Notice how, if we just eyeball these two plots without paying close attention, they don’t look very different. In fact, the hurried viewer may just look at the “curve” formed by the ends of the lines, conclude that they convey the same information, and move on. This happens, in large part, because the x-axis scales of the two plots are different, despite the fact that they are measuring the exact same variable. To ensure that it’s clear to the viewer that these two plots are displaying values of the same variable (poverty rate) on their x-axes, let’s plot the top 10 and bottom 10 together in the same figure:

Code

high_low_df <- bind_rows(highest_df, lowest_df)
high_low_df |>
  mutate(country = fct_reorder(country, below_half_med_avg)) |>
  ggplot(aes(y=below_half_med_avg, x=country)) +
  geom_point() +
  geom_segment(aes(xend=country, yend=0)) +
  coord_flip() +
  #theme_classic() +
  theme_jjdsan() +
  labs(title=title, y=rate_label, x=cat_label)

In the figure we just generated, we already have a fairly extreme example of the dangers that can come from presenting charts without proper context: since the audience doesn’t know that we’ve extracted only the top 10 and bottom 10 countries, they may reasonably look at the figure and infer (for example) that perhaps there is a large drop between the 10th-ranked and 11th-ranked countries in terms of poverty rate, for some reason.

As a potential “quick fix”, and to show how we can keep changing what the data “says” even in this simple example, let’s plot the 10 countries with the highest poverty rate (on this measure) in a shade of red, and the 10 countries with the lowest rates in a shade of green, and plot all 20 relative to the median rate across all countries and years:

Code

high_low_df |>
  mutate(country = fct_reorder(country, below_half_med_avg)) |>
  ggplot(aes(y=below_half_med_avg, x=country, color=Category)) +
  geom_point() +
  geom_segment(aes(xend=country, yend=0)) +
  coord_flip() +
  #theme_classic() +
  theme_jjdsan() +
  labs(title=title, y=rate_label, x=cat_label)

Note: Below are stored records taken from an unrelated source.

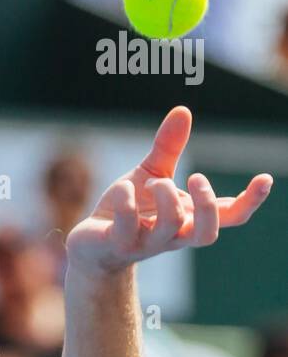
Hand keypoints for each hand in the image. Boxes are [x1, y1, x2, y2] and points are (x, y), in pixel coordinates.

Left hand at [66, 106, 272, 274]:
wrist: (92, 246)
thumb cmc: (128, 211)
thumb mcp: (151, 173)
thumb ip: (169, 147)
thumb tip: (183, 110)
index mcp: (189, 219)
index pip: (228, 217)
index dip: (249, 201)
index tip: (264, 179)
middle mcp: (172, 235)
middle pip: (207, 233)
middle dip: (207, 203)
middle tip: (196, 178)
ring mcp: (145, 244)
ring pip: (171, 226)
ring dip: (166, 195)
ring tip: (154, 181)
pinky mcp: (117, 245)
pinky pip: (127, 227)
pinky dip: (127, 202)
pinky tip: (123, 190)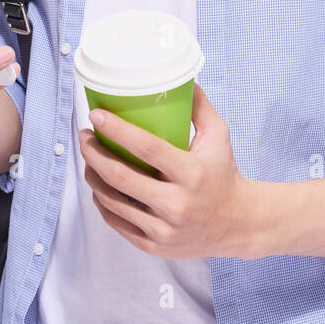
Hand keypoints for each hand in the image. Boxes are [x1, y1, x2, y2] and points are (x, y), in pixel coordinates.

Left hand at [78, 82, 261, 259]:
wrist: (240, 224)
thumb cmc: (224, 173)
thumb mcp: (218, 136)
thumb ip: (199, 106)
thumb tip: (181, 78)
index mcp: (191, 173)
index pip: (147, 148)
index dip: (117, 130)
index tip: (97, 116)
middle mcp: (177, 204)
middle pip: (120, 176)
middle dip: (93, 153)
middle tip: (85, 136)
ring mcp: (164, 229)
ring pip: (112, 200)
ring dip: (92, 177)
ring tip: (88, 159)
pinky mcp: (156, 245)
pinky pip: (117, 222)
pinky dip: (102, 202)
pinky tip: (99, 186)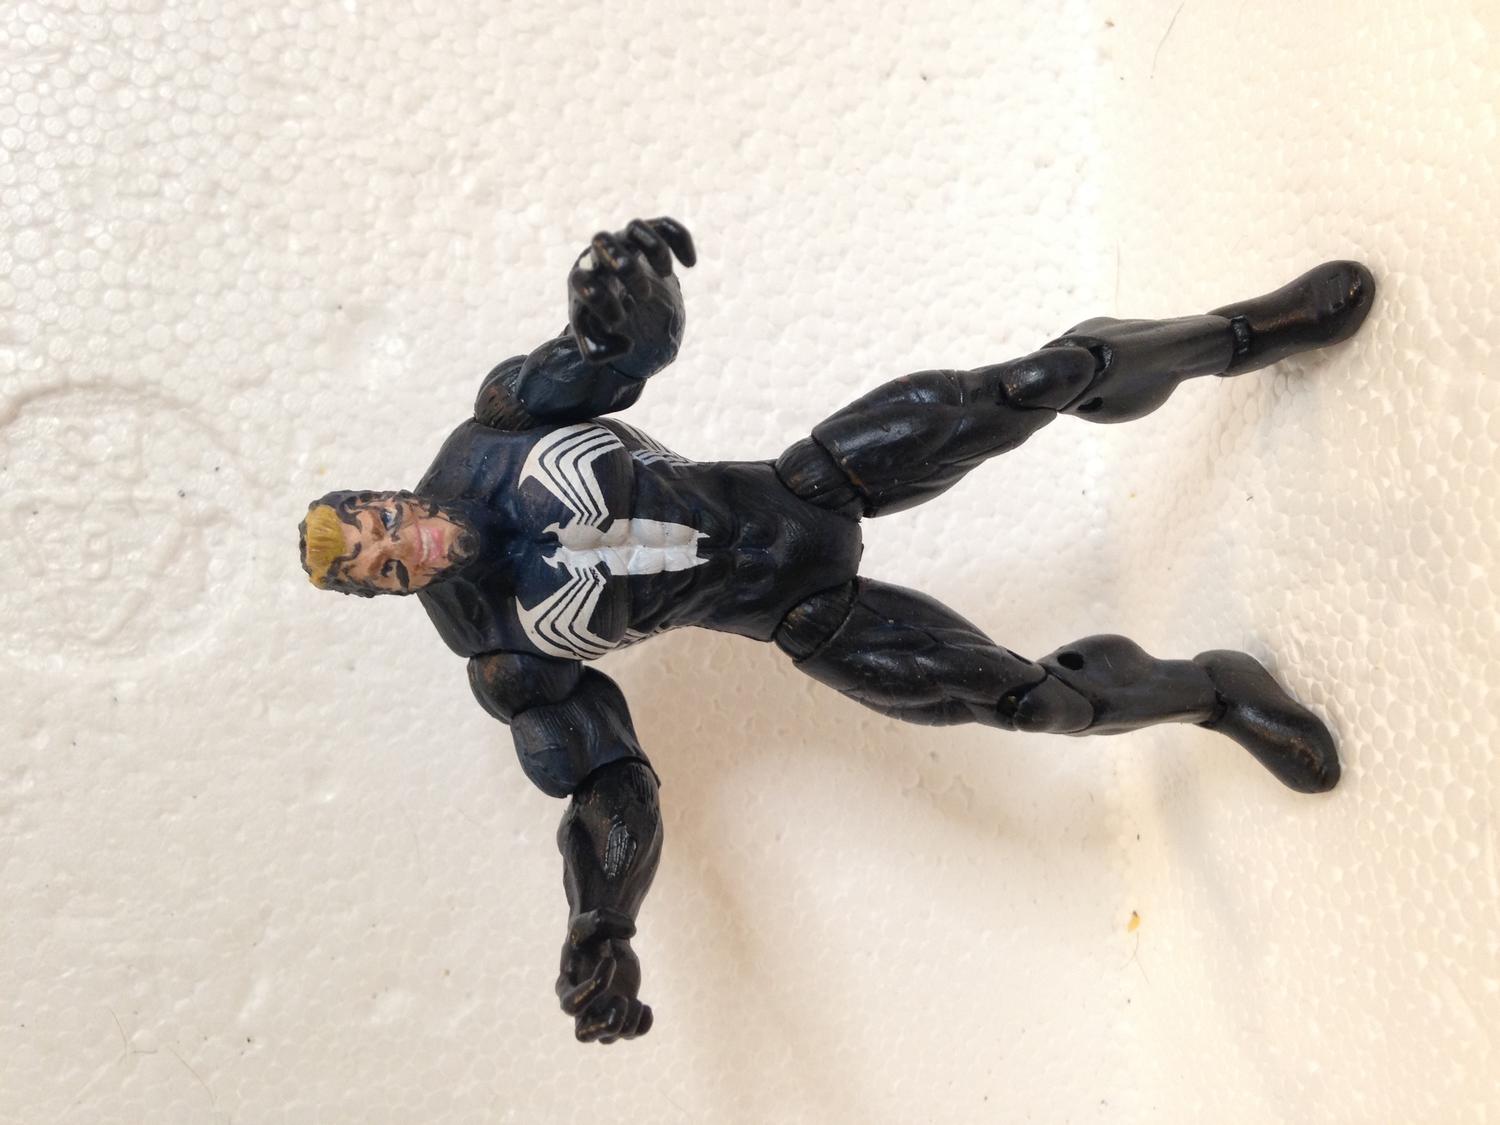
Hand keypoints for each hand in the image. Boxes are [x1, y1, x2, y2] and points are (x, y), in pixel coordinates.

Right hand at [556, 911, 652, 1042]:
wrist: (604, 942)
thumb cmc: (594, 932)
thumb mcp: (593, 920)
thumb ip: (604, 918)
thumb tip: (630, 931)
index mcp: (566, 986)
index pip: (572, 1005)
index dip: (594, 988)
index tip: (611, 960)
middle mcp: (581, 1007)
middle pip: (583, 1035)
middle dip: (607, 1023)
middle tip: (622, 1000)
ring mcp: (600, 1014)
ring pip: (608, 1038)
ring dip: (628, 1023)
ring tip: (635, 1001)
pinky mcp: (620, 1015)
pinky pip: (630, 1034)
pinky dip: (643, 1026)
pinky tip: (646, 1006)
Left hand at [568, 217, 695, 376]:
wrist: (619, 300)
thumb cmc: (605, 320)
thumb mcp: (596, 341)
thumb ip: (600, 352)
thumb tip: (625, 344)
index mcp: (582, 280)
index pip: (583, 280)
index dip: (603, 303)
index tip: (620, 323)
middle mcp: (599, 256)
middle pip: (602, 241)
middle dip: (626, 268)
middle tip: (643, 296)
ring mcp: (623, 242)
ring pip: (634, 228)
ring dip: (655, 250)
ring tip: (666, 275)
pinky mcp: (647, 237)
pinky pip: (664, 226)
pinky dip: (680, 239)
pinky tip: (690, 264)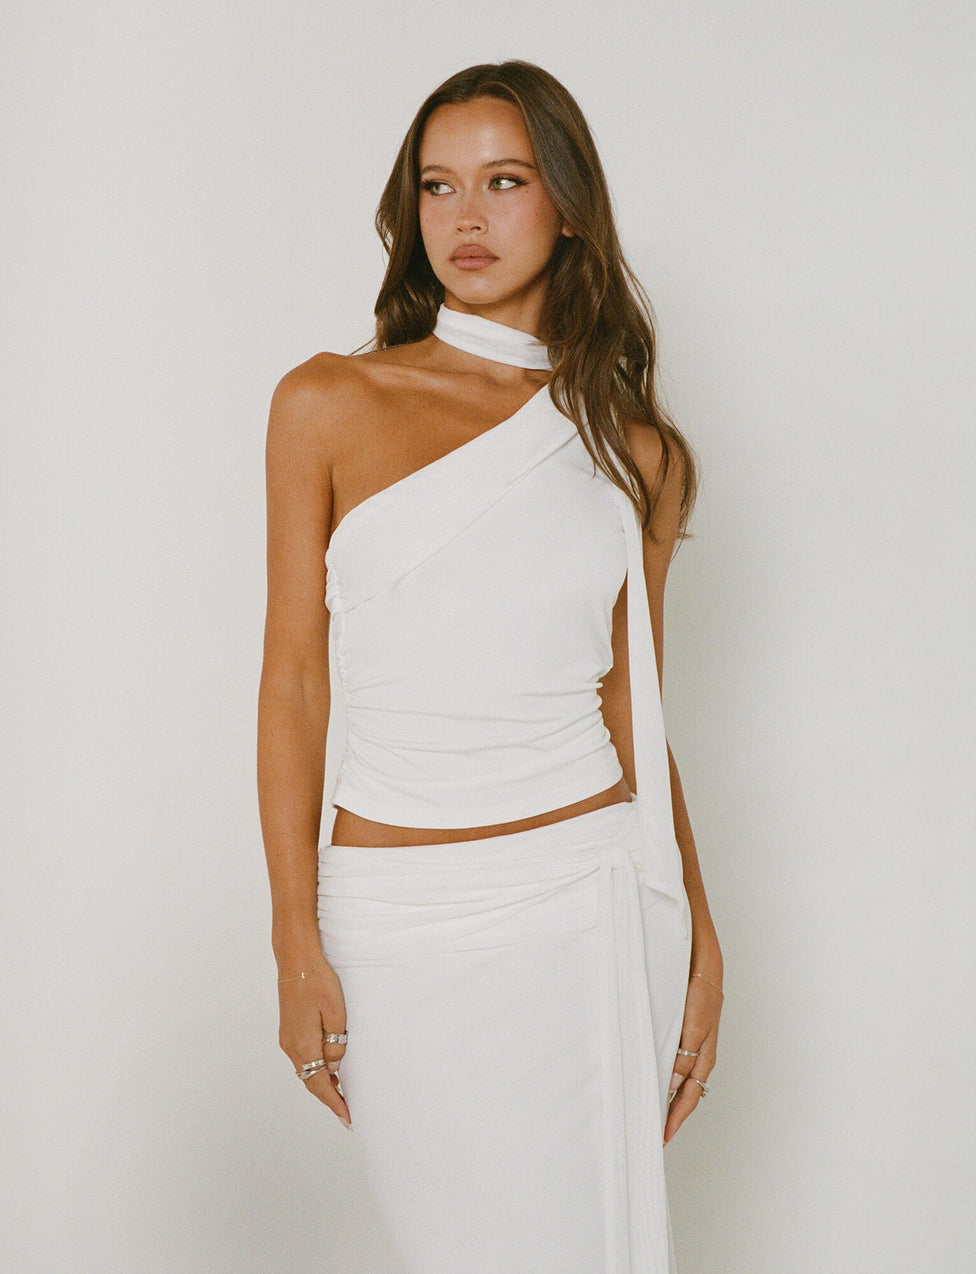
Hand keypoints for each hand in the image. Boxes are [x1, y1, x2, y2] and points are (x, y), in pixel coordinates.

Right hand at [277, 954, 351, 1127]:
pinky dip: (316, 1067)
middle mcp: (291, 1046)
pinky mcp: (289, 1029)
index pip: (319, 1084)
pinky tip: (328, 1067)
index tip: (348, 1118)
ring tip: (342, 1093)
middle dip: (329, 1097)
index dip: (335, 1103)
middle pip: (311, 1081)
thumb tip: (335, 1065)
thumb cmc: (317, 981)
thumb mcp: (336, 1012)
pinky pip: (304, 1056)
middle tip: (348, 1111)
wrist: (295, 959)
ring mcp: (287, 1037)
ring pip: (306, 1069)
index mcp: (303, 1044)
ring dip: (322, 1082)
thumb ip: (336, 1043)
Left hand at [663, 971, 721, 1144]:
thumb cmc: (701, 995)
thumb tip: (673, 1084)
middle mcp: (696, 1056)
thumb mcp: (694, 1027)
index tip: (662, 1138)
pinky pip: (670, 1062)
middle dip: (669, 1114)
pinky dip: (661, 1075)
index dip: (675, 1119)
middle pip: (683, 1095)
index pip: (688, 1099)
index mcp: (703, 1059)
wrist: (701, 966)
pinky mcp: (679, 1033)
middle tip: (651, 1132)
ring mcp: (689, 1045)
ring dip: (664, 1096)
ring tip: (647, 1110)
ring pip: (676, 1080)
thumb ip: (684, 1056)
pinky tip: (648, 1076)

Now, I still find this presentation fairly misleading in many ways, but especially in the sense that it makes the value of zero seem more relevant than it actually is. These countries, for example, were not selected on the basis of their difference from zero as such, but instead on the basis of how extreme they are relative to the average of all the countries. So, for plotting each country’s poverty rate relative to this global mean, we can compute and save a global_mean variable from summ_df:

Code

(global_mean <- mean(summ_df$below_half_med_avg))

[1] 13.97053

And now we can generate a new plot, where this comparison with the mean country (rather than the more arbitrary/unjustified comparison with the zero point) is made explicit via a dashed vertical line:

Code

high_low_df |>
  mutate(country = fct_reorder(country, below_half_med_avg)) |>
  ggplot(aes(y=below_half_med_avg, x=country, color=Category)) +
  geom_point() +
  geom_segment(aes(xend=country, yend=global_mean)) +
  geom_hline(yintercept=global_mean, linetype="dashed") +
  coord_flip() +
  #theme_classic() +
  theme_jjdsan() +
  labs(title=title, y=rate_label, x=cat_label)

There is a lot more we can do with this dataset! So you can keep it in mind as we discuss more and learn more advanced visualization techniques. For now, and for inspiration/examples, you can check out Nathan Yau’s blog post One Dataset, Visualized 25 Ways, which is what I had in the back of my mind when making this demo!